There are pros and cons to each of these types of exchange, but the main difference between the two is that centralised exchanges are middle-man service providers and decentralised exchanges are peer-to-peer. 

In some instances, you may also be able to buy ETH directly via an Ethereum wallet.

Costs, such as service fees, will also vary between platforms. Therefore it’s worth doing your research and comparing exchanges to find the best fit for you.

  1. Create and verify an account

Once you’ve found the right exchange for you, you’ll need to set up an account. This process will vary from platform to platform, but usually only involves giving a few personal details to the service provider. 

You may also be required to verify your identity with the exchange platform. This might include submitting a photo of your driver’s licence or passport.

  1. Add funds to your account

You will need to link a bank account, or a debit/credit card in order to buy your ETH. If you already own crypto, you will also likely be able to trade your current crypto for ETH, depending on the currency you own and the exchange you are using. 

  1. Begin trading

Once your account is funded you will be able to purchase ETH and other cryptocurrencies via your chosen platform. Be aware that because of the decentralised nature of the currency, the price of ETH may vary somewhat between exchanges. Processing times may also vary. 
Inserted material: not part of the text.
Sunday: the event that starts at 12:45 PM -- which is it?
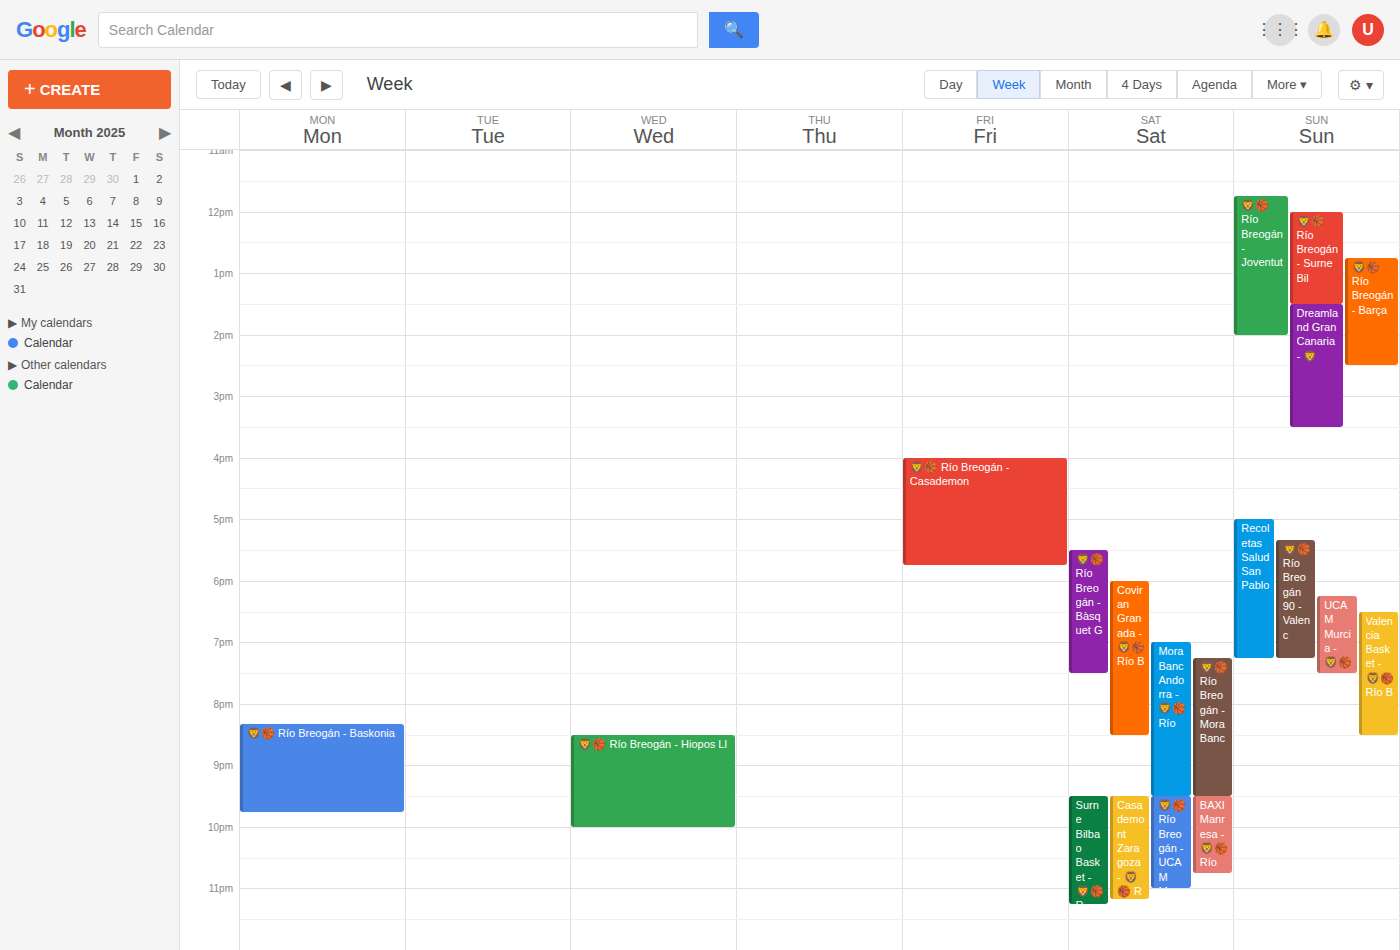
"🦁🏀 Río Breogán - Barça"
  1. Withdraw and store your ETH 

Once you have purchased your ETH, you will want to store it securely. You can do this in either a hot or a cold digital wallet. Centralised exchanges often offer to store your crypto for you. However, it’s a good idea to check the security of the platform in question before you decide whether or not you want to leave your money where it is. 

Is investing in Ethereum a good idea?

As mentioned earlier, ETH is, at the time of writing, currently booming across the crypto market. This is largely down to its necessity in the purchase of NFTs, it’s secure blockchain (and therefore more secure currency than most cryptos), and Ethereum’s role as a network hub for emerging markets. 

But does that necessarily make it a good investment? 

A potential downside to buying ETH and investing in the Ethereum blockchain could include it’s unlimited nature. Unlike BTC, ETH’s circulation limit is not capped. This means that it is still being produced, and this could, in theory, bring its value down, because it lacks scarcity. 

That being said, the uncapped nature of ETH is also a positive in some respects. Transactions come with practical utility, self-executing contracts and fast transaction times. ETH does not face the same constraints as Bitcoin or other limited currencies.

If you think that investing in Ethereum is right for you, it’s definitely worth considering the points outlined in this article, as well as doing your own research.